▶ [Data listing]
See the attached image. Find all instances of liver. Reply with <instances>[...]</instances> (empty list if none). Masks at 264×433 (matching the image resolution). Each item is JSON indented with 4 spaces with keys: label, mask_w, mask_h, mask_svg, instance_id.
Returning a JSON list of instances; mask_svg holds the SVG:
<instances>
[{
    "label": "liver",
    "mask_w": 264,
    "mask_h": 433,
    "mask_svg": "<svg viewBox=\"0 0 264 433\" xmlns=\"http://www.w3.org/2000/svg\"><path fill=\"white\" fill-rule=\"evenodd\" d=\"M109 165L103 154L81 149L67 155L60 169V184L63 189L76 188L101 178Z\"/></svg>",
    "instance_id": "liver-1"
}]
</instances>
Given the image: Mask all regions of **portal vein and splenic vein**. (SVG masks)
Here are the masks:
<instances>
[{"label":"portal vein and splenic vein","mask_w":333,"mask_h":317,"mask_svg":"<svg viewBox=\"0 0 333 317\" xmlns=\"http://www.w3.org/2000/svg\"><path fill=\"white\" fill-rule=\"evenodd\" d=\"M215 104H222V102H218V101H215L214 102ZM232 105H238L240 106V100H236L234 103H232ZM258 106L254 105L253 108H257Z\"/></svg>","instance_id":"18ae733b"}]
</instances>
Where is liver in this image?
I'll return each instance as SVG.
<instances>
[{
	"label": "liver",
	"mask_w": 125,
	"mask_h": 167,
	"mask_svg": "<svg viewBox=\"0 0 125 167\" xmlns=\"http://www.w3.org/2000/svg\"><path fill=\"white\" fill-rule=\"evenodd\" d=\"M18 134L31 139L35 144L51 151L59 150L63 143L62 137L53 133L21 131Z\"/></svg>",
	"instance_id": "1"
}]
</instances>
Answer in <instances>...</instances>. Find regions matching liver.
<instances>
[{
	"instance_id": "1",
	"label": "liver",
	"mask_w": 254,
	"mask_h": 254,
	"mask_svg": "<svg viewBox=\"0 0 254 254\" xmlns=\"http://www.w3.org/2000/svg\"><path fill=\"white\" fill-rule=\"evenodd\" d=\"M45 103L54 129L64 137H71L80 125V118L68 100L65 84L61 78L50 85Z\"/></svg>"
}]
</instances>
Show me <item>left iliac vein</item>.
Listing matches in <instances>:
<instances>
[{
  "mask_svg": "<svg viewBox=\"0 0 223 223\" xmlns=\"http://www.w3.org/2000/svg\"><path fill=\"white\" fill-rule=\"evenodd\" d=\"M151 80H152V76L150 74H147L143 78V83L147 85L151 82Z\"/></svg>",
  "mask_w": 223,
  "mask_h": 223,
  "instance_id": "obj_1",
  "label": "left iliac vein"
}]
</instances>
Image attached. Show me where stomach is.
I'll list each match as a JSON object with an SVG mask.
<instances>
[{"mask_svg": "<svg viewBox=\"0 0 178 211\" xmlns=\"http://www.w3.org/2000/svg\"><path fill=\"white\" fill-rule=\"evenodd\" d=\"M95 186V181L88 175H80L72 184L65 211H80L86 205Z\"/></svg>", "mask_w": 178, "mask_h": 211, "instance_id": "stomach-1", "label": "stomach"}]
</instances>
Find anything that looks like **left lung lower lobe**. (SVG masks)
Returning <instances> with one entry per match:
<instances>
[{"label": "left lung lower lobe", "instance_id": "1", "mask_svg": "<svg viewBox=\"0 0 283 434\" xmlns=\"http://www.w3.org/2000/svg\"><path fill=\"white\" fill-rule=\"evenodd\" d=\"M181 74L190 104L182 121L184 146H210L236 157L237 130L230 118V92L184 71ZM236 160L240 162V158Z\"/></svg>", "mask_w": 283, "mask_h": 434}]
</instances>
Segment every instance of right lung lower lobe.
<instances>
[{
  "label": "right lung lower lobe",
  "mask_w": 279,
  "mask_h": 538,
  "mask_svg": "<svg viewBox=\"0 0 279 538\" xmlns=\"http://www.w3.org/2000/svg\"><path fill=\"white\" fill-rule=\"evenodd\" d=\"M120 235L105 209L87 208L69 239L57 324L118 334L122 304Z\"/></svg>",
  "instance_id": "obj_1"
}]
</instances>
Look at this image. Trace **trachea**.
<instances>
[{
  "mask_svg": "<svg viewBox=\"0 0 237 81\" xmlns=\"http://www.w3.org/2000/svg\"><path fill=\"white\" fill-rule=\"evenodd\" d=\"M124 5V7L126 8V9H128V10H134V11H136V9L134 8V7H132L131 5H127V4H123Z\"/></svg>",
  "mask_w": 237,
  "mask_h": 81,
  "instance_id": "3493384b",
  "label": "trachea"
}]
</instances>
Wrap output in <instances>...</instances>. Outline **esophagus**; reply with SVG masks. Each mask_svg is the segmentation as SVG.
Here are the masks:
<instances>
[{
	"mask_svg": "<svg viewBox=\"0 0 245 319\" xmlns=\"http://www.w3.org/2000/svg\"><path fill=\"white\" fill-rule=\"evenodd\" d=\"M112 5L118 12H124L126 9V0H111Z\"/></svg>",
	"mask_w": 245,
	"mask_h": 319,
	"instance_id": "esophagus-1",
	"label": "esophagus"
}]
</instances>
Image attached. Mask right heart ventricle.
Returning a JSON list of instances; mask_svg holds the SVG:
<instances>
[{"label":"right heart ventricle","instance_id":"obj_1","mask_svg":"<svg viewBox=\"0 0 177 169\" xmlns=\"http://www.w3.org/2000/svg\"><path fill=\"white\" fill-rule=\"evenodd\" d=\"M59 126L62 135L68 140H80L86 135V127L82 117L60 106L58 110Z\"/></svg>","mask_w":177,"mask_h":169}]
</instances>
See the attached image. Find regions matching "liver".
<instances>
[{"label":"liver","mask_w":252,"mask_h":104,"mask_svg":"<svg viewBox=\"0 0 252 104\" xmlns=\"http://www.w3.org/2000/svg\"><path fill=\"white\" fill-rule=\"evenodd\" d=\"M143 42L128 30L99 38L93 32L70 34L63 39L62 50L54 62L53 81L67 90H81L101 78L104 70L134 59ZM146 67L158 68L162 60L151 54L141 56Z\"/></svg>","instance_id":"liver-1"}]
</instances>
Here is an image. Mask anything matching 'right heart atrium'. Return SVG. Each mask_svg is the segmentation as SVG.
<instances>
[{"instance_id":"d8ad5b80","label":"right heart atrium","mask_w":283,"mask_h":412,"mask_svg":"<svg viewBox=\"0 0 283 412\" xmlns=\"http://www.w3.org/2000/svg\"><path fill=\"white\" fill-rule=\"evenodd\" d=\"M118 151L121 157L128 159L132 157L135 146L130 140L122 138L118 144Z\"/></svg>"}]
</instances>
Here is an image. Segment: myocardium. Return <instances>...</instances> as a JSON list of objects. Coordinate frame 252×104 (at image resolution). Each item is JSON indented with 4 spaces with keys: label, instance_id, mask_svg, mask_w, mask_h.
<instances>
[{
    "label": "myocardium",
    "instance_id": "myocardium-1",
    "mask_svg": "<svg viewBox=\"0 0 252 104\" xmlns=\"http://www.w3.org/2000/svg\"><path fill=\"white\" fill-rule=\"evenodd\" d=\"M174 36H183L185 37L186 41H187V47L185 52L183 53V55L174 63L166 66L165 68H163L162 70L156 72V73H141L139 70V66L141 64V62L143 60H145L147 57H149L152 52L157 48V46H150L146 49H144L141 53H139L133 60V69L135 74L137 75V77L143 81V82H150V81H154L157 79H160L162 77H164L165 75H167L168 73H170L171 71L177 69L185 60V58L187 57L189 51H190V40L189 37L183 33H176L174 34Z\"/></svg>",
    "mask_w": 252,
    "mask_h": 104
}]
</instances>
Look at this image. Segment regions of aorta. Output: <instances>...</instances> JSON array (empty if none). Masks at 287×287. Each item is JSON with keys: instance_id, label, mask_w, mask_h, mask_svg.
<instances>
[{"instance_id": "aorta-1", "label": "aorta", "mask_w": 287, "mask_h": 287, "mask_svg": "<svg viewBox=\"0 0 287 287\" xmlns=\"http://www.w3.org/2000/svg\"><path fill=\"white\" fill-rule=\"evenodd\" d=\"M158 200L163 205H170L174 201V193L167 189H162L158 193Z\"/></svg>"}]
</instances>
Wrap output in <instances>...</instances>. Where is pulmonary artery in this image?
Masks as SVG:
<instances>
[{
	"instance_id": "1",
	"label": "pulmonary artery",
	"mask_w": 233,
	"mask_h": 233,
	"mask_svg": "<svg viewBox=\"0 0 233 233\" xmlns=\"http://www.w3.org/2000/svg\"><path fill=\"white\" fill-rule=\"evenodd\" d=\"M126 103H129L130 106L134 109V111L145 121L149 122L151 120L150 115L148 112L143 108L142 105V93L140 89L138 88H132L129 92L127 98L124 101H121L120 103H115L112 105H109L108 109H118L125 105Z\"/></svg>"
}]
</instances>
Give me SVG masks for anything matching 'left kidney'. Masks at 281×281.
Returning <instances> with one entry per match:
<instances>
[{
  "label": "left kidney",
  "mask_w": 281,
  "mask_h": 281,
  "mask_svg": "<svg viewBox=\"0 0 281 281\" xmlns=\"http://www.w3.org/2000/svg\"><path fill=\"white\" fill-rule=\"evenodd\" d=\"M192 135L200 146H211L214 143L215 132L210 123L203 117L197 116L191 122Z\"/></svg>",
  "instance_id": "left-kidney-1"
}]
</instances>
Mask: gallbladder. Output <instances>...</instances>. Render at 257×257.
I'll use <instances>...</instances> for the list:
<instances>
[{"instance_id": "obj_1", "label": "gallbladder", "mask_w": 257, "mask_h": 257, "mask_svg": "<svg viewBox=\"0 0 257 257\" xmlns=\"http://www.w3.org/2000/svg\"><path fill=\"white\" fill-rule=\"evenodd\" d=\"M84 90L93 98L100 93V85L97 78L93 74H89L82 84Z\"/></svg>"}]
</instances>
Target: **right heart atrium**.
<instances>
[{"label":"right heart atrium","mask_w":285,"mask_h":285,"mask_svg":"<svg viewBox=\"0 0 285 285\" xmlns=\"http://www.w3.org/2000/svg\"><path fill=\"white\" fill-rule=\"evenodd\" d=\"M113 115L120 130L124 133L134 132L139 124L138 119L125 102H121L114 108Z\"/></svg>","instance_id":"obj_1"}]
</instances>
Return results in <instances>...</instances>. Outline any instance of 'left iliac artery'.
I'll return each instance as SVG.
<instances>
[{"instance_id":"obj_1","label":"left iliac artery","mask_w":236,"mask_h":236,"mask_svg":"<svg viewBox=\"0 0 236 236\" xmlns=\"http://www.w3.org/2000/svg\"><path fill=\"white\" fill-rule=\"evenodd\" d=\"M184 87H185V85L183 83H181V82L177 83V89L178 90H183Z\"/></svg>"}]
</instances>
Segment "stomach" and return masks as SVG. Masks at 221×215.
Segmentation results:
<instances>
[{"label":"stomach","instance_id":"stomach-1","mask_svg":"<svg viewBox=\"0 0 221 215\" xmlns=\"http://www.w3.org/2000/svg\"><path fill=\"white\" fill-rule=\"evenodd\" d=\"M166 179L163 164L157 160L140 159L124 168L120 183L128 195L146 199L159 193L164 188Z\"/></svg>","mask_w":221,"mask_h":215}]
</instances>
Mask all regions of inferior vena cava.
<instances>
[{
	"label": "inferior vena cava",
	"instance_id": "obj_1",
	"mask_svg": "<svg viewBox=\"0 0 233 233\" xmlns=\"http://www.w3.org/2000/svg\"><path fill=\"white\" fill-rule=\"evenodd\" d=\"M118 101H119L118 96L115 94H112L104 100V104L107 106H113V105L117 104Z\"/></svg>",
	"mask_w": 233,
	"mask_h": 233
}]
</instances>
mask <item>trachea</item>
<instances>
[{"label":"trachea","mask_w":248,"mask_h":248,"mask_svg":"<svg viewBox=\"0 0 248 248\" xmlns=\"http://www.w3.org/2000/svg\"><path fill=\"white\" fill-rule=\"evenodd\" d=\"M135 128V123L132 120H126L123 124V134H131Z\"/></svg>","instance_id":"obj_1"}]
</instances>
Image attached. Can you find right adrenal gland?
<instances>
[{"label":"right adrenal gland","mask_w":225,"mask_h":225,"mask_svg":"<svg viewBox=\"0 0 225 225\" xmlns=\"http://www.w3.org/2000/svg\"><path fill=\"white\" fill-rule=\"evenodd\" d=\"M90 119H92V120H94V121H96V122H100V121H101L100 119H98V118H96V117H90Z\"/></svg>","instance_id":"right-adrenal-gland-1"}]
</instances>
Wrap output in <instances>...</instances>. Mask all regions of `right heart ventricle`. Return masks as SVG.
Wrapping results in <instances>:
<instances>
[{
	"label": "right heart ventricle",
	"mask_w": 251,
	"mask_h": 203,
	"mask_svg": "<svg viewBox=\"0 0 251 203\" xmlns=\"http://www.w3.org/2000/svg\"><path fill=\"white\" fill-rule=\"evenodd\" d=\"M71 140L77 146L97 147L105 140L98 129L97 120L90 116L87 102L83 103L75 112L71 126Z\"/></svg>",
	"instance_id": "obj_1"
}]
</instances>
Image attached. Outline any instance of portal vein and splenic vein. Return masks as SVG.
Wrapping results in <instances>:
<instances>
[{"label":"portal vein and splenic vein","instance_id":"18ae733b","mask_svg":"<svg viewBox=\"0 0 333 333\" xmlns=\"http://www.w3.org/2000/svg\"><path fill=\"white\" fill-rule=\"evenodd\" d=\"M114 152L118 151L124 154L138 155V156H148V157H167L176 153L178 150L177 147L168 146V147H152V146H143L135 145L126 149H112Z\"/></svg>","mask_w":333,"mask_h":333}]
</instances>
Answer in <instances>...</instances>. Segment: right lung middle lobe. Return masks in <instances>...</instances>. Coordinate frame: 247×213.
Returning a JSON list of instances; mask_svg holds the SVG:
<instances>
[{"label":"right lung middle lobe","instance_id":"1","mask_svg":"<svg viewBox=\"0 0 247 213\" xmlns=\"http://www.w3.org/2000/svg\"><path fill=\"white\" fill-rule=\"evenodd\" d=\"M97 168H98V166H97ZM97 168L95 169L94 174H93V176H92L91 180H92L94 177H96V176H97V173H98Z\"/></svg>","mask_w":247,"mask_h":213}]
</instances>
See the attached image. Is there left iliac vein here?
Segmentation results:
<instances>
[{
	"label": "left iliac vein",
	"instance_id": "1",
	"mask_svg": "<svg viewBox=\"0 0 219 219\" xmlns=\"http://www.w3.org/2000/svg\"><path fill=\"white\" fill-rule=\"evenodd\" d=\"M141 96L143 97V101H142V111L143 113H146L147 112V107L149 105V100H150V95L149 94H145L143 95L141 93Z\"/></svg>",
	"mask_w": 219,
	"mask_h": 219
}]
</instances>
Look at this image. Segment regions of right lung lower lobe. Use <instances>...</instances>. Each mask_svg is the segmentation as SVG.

▶ [Exercise brief]
Retype, word for word, everything from the line containing "See the attached image. Is" down to the end of the records.

▶ [Response below]
See the attached image. Is there left iliac vein here?
Segmentation results:
<instances>
[{
	"label": "left iliac vein",
	"instance_id": "1",
	"mask_svg": "<svg viewBox=\"0 0 219 219\" xmlns=\"http://www.w3.org/2000/svg\"><path fill=\"white\" fill-rule=\"evenodd\" d=\"M141 96L143 97V101H142V111L143 113H146L147 112V107L149 105V100H150V95L149 94H145L143 95L141 93Z\"/></svg>",
	"mask_w": 219,
	"mask_h": 219
}]
</instances>
Look at this image. Segment regions of right lung lower lobe. Use <instances>...</instances>. Each mask_svg is the segmentation as SVG.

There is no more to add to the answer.